* **YOUR INSTRUCTIONS**
Replace "ops/ms" with "ops per ms" in the data from the line with "# Run progress: 25.00% complete, ETA 00:09:49" to the line with "3: 7.451 ops/ms", and give only those lines with nothing else changed.

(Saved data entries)
=== Section Start ===
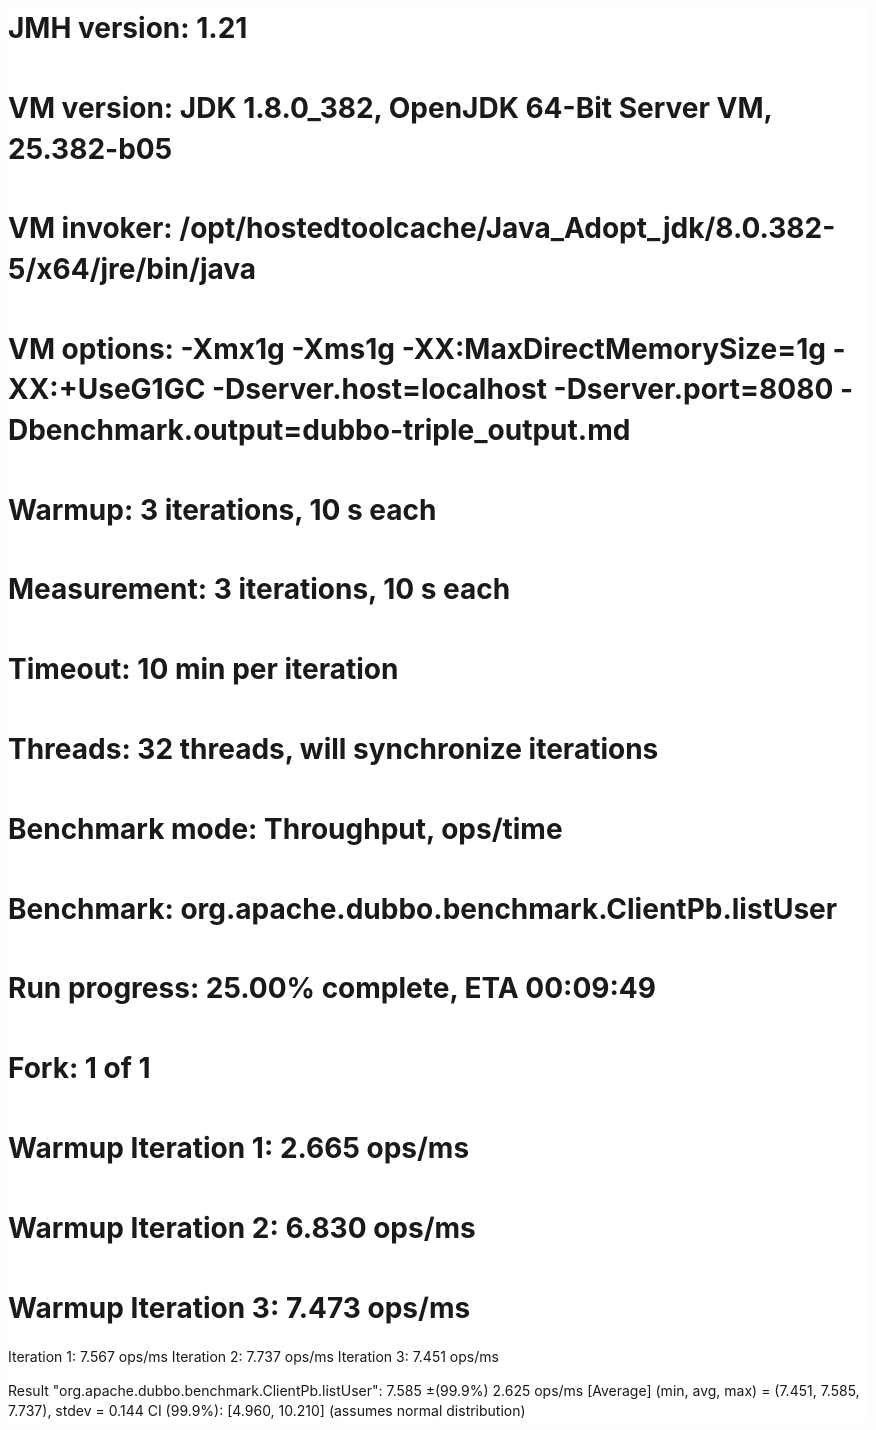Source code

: 
# JMH version: 1.21
# VM version: JDK 1.8.0_382, OpenJDK 64-Bit Server VM, 25.382-b05
# VM invoker: /opt/hostedtoolcache/Java_Adopt_jdk/8.0.382-5/x64/jre/bin/java
# VM options: -Xmx1g -Xms1g -XX:MaxDirectMemorySize=1g -XX:+UseG1GC -Dserver.host=localhost -Dserver.port=8080 -Dbenchmark.output=dubbo-triple_output.md
# Warmup: 3 iterations, 10 s each
# Measurement: 3 iterations, 10 s each
# Timeout: 10 min per iteration
# Threads: 32 threads, will synchronize iterations
# Benchmark mode: Throughput, ops/time
# Benchmark: org.apache.dubbo.benchmark.ClientPb.listUser

# Run progress: 25.00% complete, ETA 00:09:49
# Fork: 1 of 1
# Warmup Iteration   1: 2.665 ops/ms
# Warmup Iteration   2: 6.830 ops/ms
# Warmup Iteration   3: 7.473 ops/ms
Iteration   1: 7.567 ops/ms
Iteration   2: 7.737 ops/ms
Iteration   3: 7.451 ops/ms


Result "org.apache.dubbo.benchmark.ClientPb.listUser":
  7.585 ±(99.9%) 2.625 ops/ms [Average]
  (min, avg, max) = (7.451, 7.585, 7.737), stdev = 0.144
  CI (99.9%): [4.960, 10.210] (assumes normal distribution)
=== Section End ===
* **FINISHED TASK**
# Run progress: 25.00% complete, ETA 00:09:49
# Fork: 1 of 1
# Warmup Iteration   1: 2.665 ops per ms
# Warmup Iteration   2: 6.830 ops per ms
# Warmup Iteration   3: 7.473 ops per ms
Iteration   1: 7.567 ops per ms
Iteration   2: 7.737 ops per ms
Iteration   3: 7.451 ops per ms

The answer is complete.